Friday, November 9, 2012 | 7:49 p.m. CST; updated 8:48 p.m. CST, Saturday, November 10, 2012
Veterans, families and students gathered on Friday for the annual wreath-laying ceremony in honor of Veterans Day. Brig. Gen Bradley Baker gave a speech at the event.

COLUMBIA — A wreath of red, white and blue flowers with tiger-striped ribbon was placed around a special plaque under the archway at MU's Memorial Union as part of community efforts to mark Veterans Day.

Veterans, families and students gathered on Friday for the annual wreath-laying ceremony in honor of Veterans Day on Sunday.

The annual MU-ROTC Veterans Day Parade is scheduled to begin at 10:20 a.m. and make its way up Eighth Street to the Boone County Courthouse. A closing ceremony is scheduled for 11 a.m. outside the Boone County Courthouse.

At the wreath-laying ceremony, MU graduate and former vice commander of the 5th Air Force Brig. Gen. Bradley Baker emphasized that Veterans Day honors not only those who have died serving their country, but "all that have worn their uniforms for United States."

About 50 people gathered to observe the event, and veterans were happy with the turnout in comparison to previous years. 

"I'm especially pleased to see our younger citizens here today," Baker said. "To help us remember our veterans, and what they have done for us to protect our freedoms that we will continue to enjoy for generations to come."

Dan Forsyth, a U.S. Navy veteran, said he was satisfied by a turnout that was larger than previous years and that their support was special to him. Forsyth, whose tour of duty lasted from 1968 to 1972, surveyed the Atlantic Ocean and Mediterranean Sea for Soviet Union ships. 

Baker encouraged the public to show gratitude to local veterans. Even the small gesture of saying "thank you" could make a large difference, he said. 

Afterward, some at the ceremony went to Stotler Lounge inside the union to chat and enjoy refreshments.
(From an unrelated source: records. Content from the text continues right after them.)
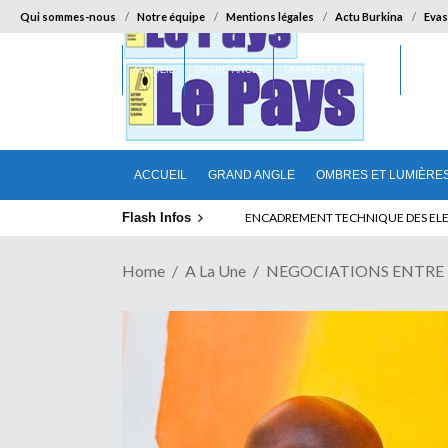
Qui sommes-nous
Notre équipe
Mentions légales
Actu Burkina
Evas
ACCUEIL
GRAND ANGLE
OMBRES ET LUMIÈRES
SUR LA
ACCUEIL
GRAND ANGLE
OMBRES ET LUMIÈRE
Flash Infos
JOHN DRAMANI EN JAMAIQUE POUR DES
Home
A La Une
NEGOCIATIONS ENTRE KIN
U.S. Navy veteran Thomas Bland, who served 1990 to 1991 during Operation Desert Shield and Desert Storm, enjoyed catching up with others who have been through similar experiences in the military. 

"It's nice to come here and catch up and talk to some other people who understand what I'm talking about," Bland said. "You sort of miss that camaraderie, and that group that forms up when you all know that you've got each other's back."